Thanks Rob. I really will do that. I know exactly how I want it to start and exactly how I want it to end. I have pretty high hopes for this book.
I look at it like "streams" that form after the rain. Put down the elements and ideas on moveable pieces of paper, draw a map of the nation, describe your characters and put them in their starting points. Then as writing you pick an idea and put it in when it fits. Otherwise your writing needs to come from momentum of the characters and the way the world reacts to it. Humor is a great plot moving device, same with interesting conversations (shows like the walking dead often shape action around talking about stuff *you can record convo ideas on your phone etc*) and of course you have attraction or morality that might affect a character to do things they weren't intending on. Jon snow only wanted to be a ranger and find benjin, but he couldn't kill the girl, got taken, fell in love.

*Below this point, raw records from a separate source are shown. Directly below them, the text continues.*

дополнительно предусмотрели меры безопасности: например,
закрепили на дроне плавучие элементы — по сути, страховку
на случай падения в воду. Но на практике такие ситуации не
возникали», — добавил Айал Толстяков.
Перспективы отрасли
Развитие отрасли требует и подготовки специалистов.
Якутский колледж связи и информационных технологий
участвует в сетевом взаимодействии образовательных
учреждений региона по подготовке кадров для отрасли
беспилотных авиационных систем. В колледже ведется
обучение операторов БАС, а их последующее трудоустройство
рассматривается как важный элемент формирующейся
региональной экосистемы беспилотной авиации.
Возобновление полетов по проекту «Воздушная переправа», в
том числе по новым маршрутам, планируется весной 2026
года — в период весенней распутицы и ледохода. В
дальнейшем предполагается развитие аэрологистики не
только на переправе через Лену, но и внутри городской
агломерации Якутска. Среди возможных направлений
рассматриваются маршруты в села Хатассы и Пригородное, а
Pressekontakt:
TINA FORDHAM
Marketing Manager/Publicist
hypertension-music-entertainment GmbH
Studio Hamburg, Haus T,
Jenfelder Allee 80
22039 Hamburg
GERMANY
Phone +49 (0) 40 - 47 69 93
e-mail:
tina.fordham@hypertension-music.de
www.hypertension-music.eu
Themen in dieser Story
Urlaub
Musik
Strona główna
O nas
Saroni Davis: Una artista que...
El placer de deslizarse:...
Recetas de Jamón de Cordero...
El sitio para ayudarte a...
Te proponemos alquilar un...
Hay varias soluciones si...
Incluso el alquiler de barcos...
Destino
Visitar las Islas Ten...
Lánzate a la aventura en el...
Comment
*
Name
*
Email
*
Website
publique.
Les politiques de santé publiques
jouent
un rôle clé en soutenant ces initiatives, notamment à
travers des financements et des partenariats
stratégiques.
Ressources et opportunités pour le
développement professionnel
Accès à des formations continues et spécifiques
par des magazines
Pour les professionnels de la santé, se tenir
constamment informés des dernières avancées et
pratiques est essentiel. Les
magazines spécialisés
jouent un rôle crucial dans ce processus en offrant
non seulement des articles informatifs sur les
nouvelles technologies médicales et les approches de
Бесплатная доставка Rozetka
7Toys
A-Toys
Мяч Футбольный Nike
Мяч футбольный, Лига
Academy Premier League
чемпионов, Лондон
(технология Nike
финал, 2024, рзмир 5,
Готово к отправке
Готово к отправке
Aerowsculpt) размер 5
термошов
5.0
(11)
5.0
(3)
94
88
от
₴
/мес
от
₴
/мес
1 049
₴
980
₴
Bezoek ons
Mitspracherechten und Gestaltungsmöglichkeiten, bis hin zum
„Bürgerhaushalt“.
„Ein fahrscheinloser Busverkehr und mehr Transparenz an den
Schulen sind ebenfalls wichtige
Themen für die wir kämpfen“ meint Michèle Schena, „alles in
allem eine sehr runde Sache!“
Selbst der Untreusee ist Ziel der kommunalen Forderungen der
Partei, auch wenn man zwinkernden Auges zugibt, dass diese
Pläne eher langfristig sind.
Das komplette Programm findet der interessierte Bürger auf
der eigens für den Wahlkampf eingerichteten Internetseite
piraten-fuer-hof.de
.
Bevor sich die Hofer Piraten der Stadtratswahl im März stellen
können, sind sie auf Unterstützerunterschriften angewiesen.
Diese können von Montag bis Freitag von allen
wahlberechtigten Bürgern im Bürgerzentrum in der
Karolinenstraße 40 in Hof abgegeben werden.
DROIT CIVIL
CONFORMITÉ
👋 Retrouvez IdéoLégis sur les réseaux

He then returned to the wildlings to save them out of the morality he learned, and got betrayed upon his return because of the seething discontent in the watch. Now of course his story is then filled with convos with sam, interactions with alister, the other brothers and other leaders, which fleshes out his character and shows you who he is. Use conversations, humor, relationships and beliefs to drive smaller scenes, then make them payoff in later scenes. Just tell each scene as if its leading somewhere that will show more of the character.